-- Your assignment --
Copy every line of the records below exactly, leaving out the pictures.

----------------------------------------

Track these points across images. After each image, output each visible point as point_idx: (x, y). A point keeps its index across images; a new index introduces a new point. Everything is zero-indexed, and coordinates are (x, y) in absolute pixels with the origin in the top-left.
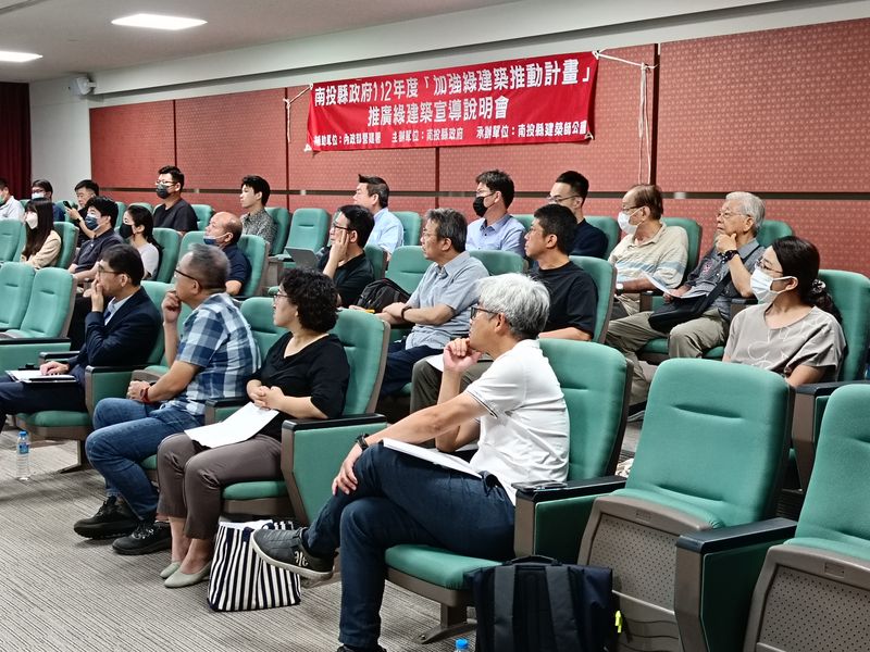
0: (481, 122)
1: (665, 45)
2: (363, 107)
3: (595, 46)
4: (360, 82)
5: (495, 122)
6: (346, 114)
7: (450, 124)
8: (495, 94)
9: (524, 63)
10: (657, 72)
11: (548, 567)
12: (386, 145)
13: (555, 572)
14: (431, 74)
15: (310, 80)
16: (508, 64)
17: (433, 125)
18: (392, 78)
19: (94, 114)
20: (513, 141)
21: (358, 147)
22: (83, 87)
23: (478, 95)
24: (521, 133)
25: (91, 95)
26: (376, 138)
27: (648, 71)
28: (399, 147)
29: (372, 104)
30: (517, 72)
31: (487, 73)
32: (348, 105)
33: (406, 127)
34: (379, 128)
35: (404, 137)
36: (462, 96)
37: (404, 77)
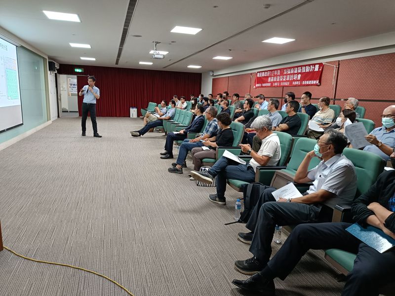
0: (294, 80)
1: (341, 60)
2: (267, 77)
3: (323, 61)
4: (267, 71)
5: (297, 80)
6: (264, 79)
7: (286, 81)
8: (298, 74)
9: (305, 66)
10: (339, 67)
11: (261, 185)
12: (271, 86)
13: (262, 187)
14: (283, 69)
15: (256, 71)
16: (301, 66)
17: (283, 81)
18: (274, 70)
19: (214, 80)
20: (301, 85)
21: (265, 87)
22: (211, 74)
23: (294, 74)
24: (303, 83)
25: (213, 75)
26: (269, 84)
27: (336, 67)
28: (274, 87)
29: (269, 76)
30: (304, 68)
31: (296, 68)
32: (264, 77)
33: (276, 82)
34: (270, 82)
35: (276, 84)
36: (290, 74)
37: (277, 70)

----------------------------------------

-- Your solution --
Track these points across images. After each image, output each visible point as point_idx: (x, y). A point keeps its index across images; a new index introduces a new point. Everything is zero-indexed, and coordinates are (x, y) in absolute pixels with the origin in the top-left.
0: (481, 122)
1: (665, 45)
2: (363, 107)
3: (595, 46)
4: (360, 82)
5: (495, 122)
6: (346, 114)
7: (450, 124)
8: (495, 94)
9: (524, 63)
10: (657, 72)
11: (548, 567)
12: (386, 145)
13: (555, 572)
14: (431, 74)
15: (310, 80)
16: (508, 64)
17: (433, 125)
18: (392, 78)
19: (94, 114)
20: (513, 141)
21: (358, 147)
22: (83, 87)
23: (478, 95)
24: (521, 133)
25: (91, 95)
26: (376, 138)
27: (648, 71)
28: (399, 147)
29: (372, 104)
30: (517, 72)
31: (487, 73)
32: (348, 105)
33: (406, 127)
34: (379, 128)
35: (404, 137)
36: (462, 96)
37: (404, 77)
0: (294, 80)
1: (341, 60)
2: (267, 77)
3: (323, 61)
4: (267, 71)
5: (297, 80)
6: (264, 79)
7: (286, 81)
8: (298, 74)
9: (305, 66)
10: (339, 67)
11: (261, 185)
12: (271, 86)
13: (262, 187)
14: (283, 69)
15: (256, 71)
16: (301, 66)
17: (283, 81)
18: (274, 70)
19: (214, 80)
20: (301, 85)
21: (265, 87)
22: (211, 74)
23: (294, 74)
24: (303, 83)
25: (213, 75)
26: (269, 84)
27: (336, 67)
28: (274, 87)
29: (269, 76)
30: (304, 68)
31: (296, 68)
32: (264, 77)
33: (276, 82)
34: (270, 82)
35: (276, 84)
36: (290, 74)
37: (277, 70)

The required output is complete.